#### TEXTE FOURNI

Dans des travaux antérieurs, Huberman (1989), Calderhead (1989) et même après, Boutin (1999), Gervais (1999) et Mukamurera (2008) rapportent les préoccupations, après coup, des enseignants débutants qui jugent que la formation paraphée est insuffisante. Elle ne prépare pas adéquatement à la réalité concrète de la profession et n’accorde pas suffisamment de place à la formation pratique. Ce que corroborent Mangez, Delvaux, Dumont et Dourte (1999) quand ils affirment que cette formation ne met pas assez l’accent sur l’intervention auprès des élèves en difficulté. Pourtant, John (1991), Grossman (1991) et Brown (1993) ont apporté aux critiques faites sur l’insuffisance de la formation initiale un autre point de vue. Ils considèrent qu’il serait injuste de faire correspondre les difficultés vécues par les enseignants débutants au manquement de la formation initiale. Car plusieurs d’entre eux abandonnent une partie des savoirs acquis en formation initiale, «savoirs perçus comme inutiles», lors de leur insertion professionnelle, préférant improviser. Cela peut expliquer en partie la perception du défaut de la déficience de la formation initiale.

########
#### EXTRAITS DE DONNÉES

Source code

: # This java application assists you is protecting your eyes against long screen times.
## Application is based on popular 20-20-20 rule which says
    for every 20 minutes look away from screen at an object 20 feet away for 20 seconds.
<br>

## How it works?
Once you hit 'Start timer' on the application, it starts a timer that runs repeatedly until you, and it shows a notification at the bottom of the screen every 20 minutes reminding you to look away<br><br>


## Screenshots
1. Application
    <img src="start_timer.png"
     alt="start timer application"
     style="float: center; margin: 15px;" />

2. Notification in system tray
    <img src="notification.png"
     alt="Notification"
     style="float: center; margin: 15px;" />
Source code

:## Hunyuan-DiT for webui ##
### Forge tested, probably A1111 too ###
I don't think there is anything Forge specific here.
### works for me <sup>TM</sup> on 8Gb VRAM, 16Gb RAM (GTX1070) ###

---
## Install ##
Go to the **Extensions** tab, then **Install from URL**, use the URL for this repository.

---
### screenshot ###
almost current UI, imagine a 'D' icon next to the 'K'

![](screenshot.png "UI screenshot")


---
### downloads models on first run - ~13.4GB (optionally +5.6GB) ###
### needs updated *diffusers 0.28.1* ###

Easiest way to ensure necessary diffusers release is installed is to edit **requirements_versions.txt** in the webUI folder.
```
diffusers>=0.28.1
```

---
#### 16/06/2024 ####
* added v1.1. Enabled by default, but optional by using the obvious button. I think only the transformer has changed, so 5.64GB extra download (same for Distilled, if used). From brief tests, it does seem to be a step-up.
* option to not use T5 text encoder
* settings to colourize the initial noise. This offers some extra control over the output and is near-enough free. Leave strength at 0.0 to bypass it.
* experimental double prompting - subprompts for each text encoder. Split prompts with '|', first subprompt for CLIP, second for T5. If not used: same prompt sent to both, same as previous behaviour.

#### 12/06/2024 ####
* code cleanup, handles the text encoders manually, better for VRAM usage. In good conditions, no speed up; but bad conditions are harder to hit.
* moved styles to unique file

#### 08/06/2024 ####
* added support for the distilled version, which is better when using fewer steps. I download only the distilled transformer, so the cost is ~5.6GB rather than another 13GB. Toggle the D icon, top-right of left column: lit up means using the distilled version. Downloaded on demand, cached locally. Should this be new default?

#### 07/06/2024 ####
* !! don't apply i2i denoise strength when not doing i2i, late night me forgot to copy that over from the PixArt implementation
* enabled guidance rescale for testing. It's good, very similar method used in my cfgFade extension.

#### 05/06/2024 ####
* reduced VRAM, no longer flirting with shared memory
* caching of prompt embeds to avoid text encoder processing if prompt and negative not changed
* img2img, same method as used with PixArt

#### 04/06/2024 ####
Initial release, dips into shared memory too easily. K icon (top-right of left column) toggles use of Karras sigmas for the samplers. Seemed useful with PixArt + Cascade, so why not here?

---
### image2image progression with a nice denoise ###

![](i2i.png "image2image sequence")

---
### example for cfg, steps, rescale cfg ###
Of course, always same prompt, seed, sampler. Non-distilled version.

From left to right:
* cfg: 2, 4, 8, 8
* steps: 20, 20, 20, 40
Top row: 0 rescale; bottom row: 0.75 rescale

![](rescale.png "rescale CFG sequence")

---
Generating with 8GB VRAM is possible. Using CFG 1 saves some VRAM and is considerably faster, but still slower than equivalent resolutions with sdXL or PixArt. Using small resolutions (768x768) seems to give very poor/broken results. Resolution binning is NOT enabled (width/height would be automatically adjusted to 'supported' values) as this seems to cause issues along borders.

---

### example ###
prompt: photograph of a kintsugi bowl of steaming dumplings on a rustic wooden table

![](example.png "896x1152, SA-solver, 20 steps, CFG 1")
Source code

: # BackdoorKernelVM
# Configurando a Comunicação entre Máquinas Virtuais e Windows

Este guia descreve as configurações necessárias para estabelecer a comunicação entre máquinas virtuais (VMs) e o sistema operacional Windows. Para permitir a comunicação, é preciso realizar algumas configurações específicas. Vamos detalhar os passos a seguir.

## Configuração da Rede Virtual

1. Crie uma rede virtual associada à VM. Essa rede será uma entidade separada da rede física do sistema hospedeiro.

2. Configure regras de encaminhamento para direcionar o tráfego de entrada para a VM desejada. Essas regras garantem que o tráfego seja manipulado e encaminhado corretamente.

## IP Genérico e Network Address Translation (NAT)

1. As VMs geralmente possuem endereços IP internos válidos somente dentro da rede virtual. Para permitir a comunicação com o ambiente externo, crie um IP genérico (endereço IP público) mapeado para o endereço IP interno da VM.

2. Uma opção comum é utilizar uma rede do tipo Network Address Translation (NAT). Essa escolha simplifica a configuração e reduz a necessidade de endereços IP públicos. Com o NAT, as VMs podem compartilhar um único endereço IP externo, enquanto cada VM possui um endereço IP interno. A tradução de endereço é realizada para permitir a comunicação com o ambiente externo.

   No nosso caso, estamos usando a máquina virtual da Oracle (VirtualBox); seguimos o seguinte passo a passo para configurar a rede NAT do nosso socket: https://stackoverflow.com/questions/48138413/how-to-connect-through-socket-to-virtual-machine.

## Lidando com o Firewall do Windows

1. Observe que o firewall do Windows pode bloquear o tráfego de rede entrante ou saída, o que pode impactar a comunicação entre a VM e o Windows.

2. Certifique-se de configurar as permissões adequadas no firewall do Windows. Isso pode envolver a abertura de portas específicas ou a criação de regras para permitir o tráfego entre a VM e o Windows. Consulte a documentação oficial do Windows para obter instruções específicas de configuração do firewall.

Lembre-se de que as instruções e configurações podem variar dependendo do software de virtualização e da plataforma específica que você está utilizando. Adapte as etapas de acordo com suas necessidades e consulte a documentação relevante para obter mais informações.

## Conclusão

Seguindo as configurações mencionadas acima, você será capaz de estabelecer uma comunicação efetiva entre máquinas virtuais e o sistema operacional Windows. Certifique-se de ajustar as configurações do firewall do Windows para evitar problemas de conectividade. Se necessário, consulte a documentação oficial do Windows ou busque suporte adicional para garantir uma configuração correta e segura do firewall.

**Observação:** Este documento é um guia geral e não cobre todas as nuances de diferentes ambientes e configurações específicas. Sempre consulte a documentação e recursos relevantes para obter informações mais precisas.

########

### ACTION DEMANDÉE
D'après le texte sur la formation initiale des enseignants, que préfèrent faire plusieurs enseignants débutants lors de leur insertion professionnelle ? Les lignes ne sont pas nécessaires pour faire ce travail.

### RÉPONSE ATTENDUE
Ils préfèrent improviser et abandonnent une partie des savoirs acquis en formation initiale.